* _Dataset records_:
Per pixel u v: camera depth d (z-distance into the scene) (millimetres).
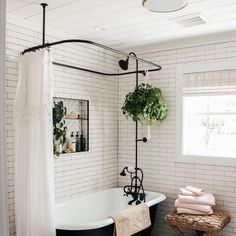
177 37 3303
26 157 2338
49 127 2299
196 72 3383
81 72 3480
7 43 2645
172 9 2072
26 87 2357
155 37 3305
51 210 2314
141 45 3660
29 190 2309
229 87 3162
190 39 3363
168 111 3596
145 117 3367
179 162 3504
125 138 3994
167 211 3580
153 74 3717
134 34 3191
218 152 3430
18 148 2369
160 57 3664
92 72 3566
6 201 681
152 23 2811
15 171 2387
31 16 2646
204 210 2916
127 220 2734
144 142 3787
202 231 2994
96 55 3709
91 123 3625
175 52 3545
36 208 2312
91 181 3617
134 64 3902
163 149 3633
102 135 3799
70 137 3375
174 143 3541
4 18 687
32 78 2312
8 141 2627
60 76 3205
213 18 2660
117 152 4066
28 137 2322
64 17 2654
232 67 3145
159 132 3666
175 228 2969
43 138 2273
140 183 3490
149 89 3348
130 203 3408
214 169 3258
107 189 3816
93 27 2955
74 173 3373
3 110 674
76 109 3500
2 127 670
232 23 2803
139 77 3873
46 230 2297
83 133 3568
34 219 2309
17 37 2732
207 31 3064
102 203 3619
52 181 2330
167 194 3596
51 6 2385
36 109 2270
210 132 3510
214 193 3252
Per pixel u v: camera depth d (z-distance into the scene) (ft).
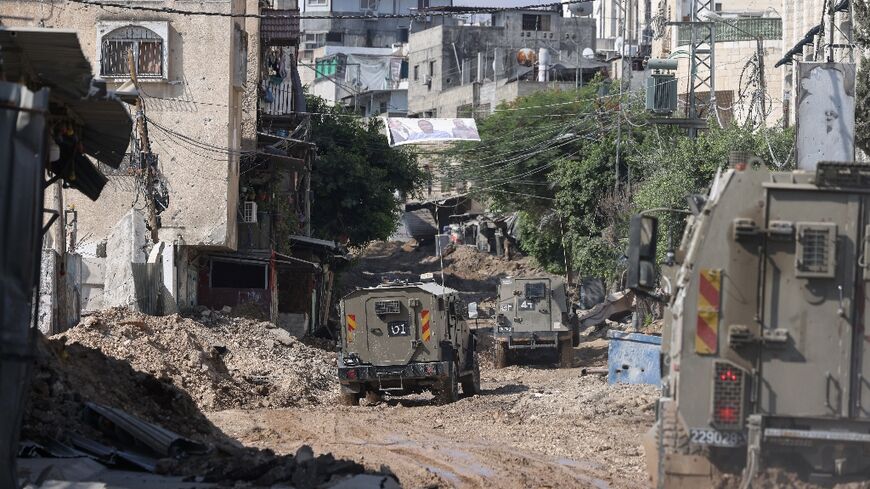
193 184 254.88
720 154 242.37
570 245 362.94
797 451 68.54
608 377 183.42
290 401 171.94
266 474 82.94
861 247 67.41
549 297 269.64
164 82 253.44
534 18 610.24
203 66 254.47
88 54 252.01
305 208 359.05
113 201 253.65
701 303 68.44
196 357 171.83
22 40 79.66
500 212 460.96
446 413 158.20
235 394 166.61
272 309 276.62
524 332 268.21
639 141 338.95
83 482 77.66
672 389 72.28
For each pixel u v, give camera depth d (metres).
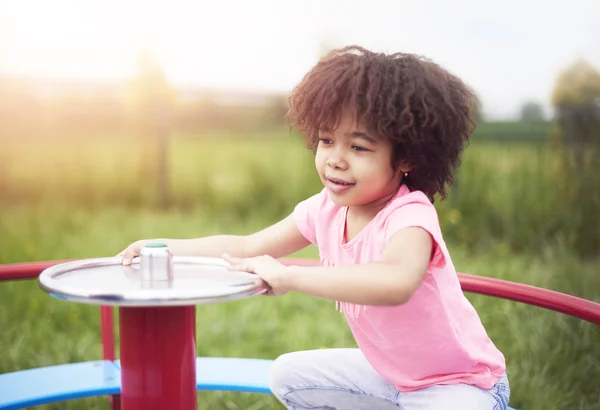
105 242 5.37
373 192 1.66
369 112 1.59
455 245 5.59
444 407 1.71
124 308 1.57
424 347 1.76
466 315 1.80
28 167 7.31
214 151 7.95
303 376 2.00
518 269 4.62
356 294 1.49
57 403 2.83
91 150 7.42
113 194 7.32
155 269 1.53
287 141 8.20
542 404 2.81
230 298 1.40
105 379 2.29
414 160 1.68
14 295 4.18
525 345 3.27
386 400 1.92
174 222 6.27
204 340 3.60
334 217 1.88
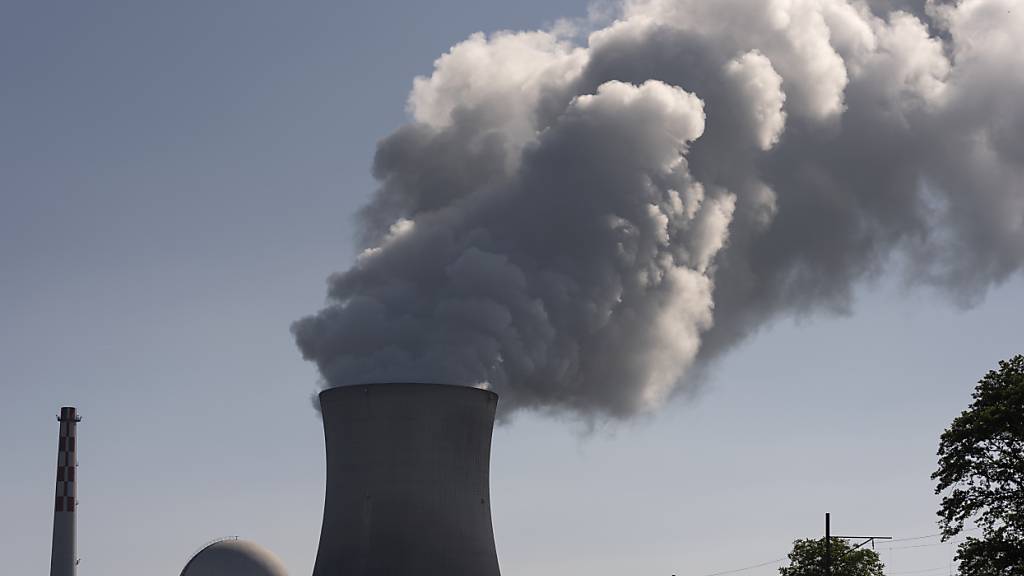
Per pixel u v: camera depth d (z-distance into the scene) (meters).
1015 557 48.84
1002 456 50.31
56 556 111.62
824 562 84.25
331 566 60.16
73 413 114.50
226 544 102.19
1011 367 52.50
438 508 60.09
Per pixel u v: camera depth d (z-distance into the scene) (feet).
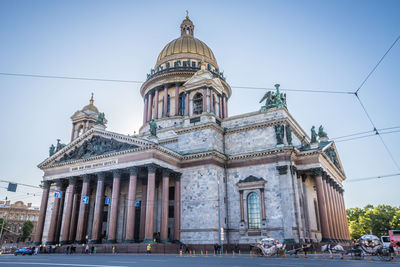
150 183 170.30
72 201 203.31
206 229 173.88
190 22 327.06
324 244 162.71
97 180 212.84
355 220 492.95
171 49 288.10
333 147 231.09
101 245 170.60
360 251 118.93
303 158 185.26
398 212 415.44
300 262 98.17
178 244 173.47
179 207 185.68
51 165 219.61
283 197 169.17
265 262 97.09
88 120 263.29
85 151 206.80
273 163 179.11
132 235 168.04
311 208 198.80
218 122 208.95
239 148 196.95
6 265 87.56
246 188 182.39
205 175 184.03
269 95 204.23
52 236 200.95
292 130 202.49
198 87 210.59
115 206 178.70
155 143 173.58
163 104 260.21
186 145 200.44
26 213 528.22
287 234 161.79
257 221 176.24
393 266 81.66
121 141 190.80
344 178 255.50
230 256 135.74
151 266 80.12
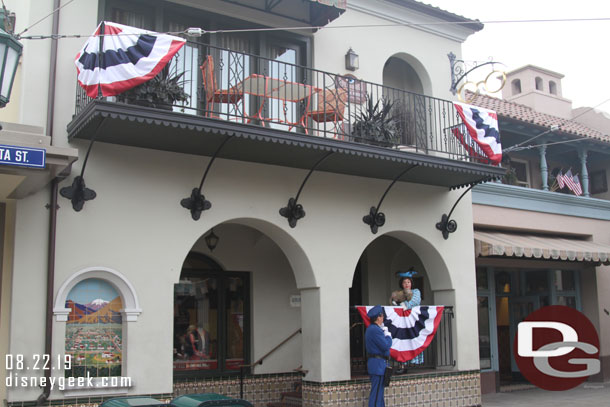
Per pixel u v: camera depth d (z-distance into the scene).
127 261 8.73
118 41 8.08
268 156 9.76
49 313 8.02
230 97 10.13
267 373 11.84
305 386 10.49
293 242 10.30
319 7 11.00
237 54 9.98
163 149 9.22
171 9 10.16
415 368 11.93
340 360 10.41
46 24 8.74
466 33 13.53
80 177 8.48
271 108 10.66
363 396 10.54
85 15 9.09
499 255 13.64
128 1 9.85
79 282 8.52
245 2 10.74
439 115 11.66
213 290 11.74
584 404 12.75
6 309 8.08
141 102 8.50
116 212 8.75
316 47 11.41
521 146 16.22
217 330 11.63
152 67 8.20
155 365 8.71
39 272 8.12
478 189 13.71
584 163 16.72
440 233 12.02
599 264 16.27
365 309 10.73
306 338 10.59
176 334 11.23
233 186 9.80
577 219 15.98
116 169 8.84
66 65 8.79
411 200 11.73
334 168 10.59
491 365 14.62
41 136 7.16
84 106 8.45
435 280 12.17
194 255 11.69
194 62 10.31
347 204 10.95
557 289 16.31
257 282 12.07
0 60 6.66
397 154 10.09
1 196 8.09
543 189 15.50
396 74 13.33
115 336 8.69
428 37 13.03
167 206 9.16
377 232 11.21
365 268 13.70
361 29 12.03
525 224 14.65
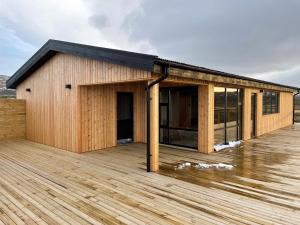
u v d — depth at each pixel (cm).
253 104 1148
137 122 1026
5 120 1101
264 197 439
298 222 349
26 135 1145
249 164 663
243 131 1036
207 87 803
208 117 803
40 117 1028
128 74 626
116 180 535
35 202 423
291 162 682
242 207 397
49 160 723
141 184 508
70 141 860
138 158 743
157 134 611
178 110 905
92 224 347
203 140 813
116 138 947
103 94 901
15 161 714
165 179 540
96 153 818
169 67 571
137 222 351
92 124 866
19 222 354
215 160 709
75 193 462
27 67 1029
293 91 1631
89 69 763
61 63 895
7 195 456
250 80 994
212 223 346
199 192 462
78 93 825
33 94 1073
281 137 1127
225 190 473
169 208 395
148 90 600
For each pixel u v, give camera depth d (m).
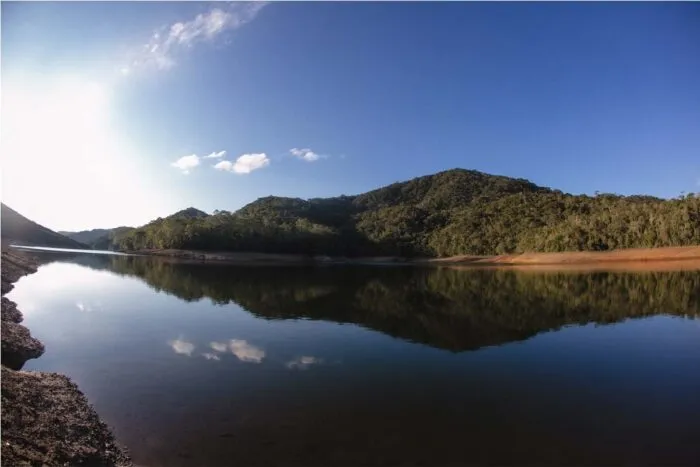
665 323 30.44
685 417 14.32
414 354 21.91
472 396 16.16
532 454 11.93
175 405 14.83
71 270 66.88
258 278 64.19
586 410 14.92
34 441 10.77
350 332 26.94
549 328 28.73
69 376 17.61
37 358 20.17
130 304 36.47
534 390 16.80
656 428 13.53
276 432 12.98
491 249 134.75
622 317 32.81
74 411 13.38
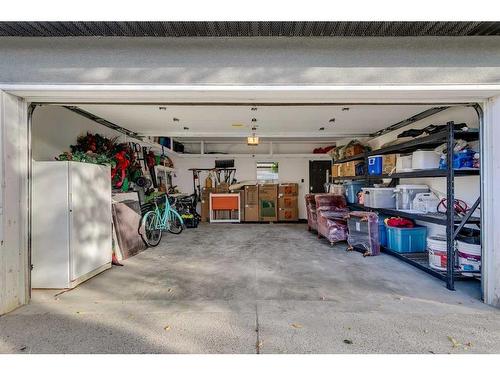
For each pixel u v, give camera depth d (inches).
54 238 121.1
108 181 152.6
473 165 119.6
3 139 96.5
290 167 369.7
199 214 362.6
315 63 96.3
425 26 89.3
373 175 205.2
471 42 96.1
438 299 109.0
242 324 90.0
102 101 107.8
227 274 141.1
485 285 105.3
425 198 161.8
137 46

* _Exercise requirements_:
When the word "give" occurs in a line above, list that line.

* _Output of the exercise_:
For each pixel u v, give camera depth d (metres).
For each pixel u v, give camera depth d (m).
For each pixel u v, give camera depth d (inches).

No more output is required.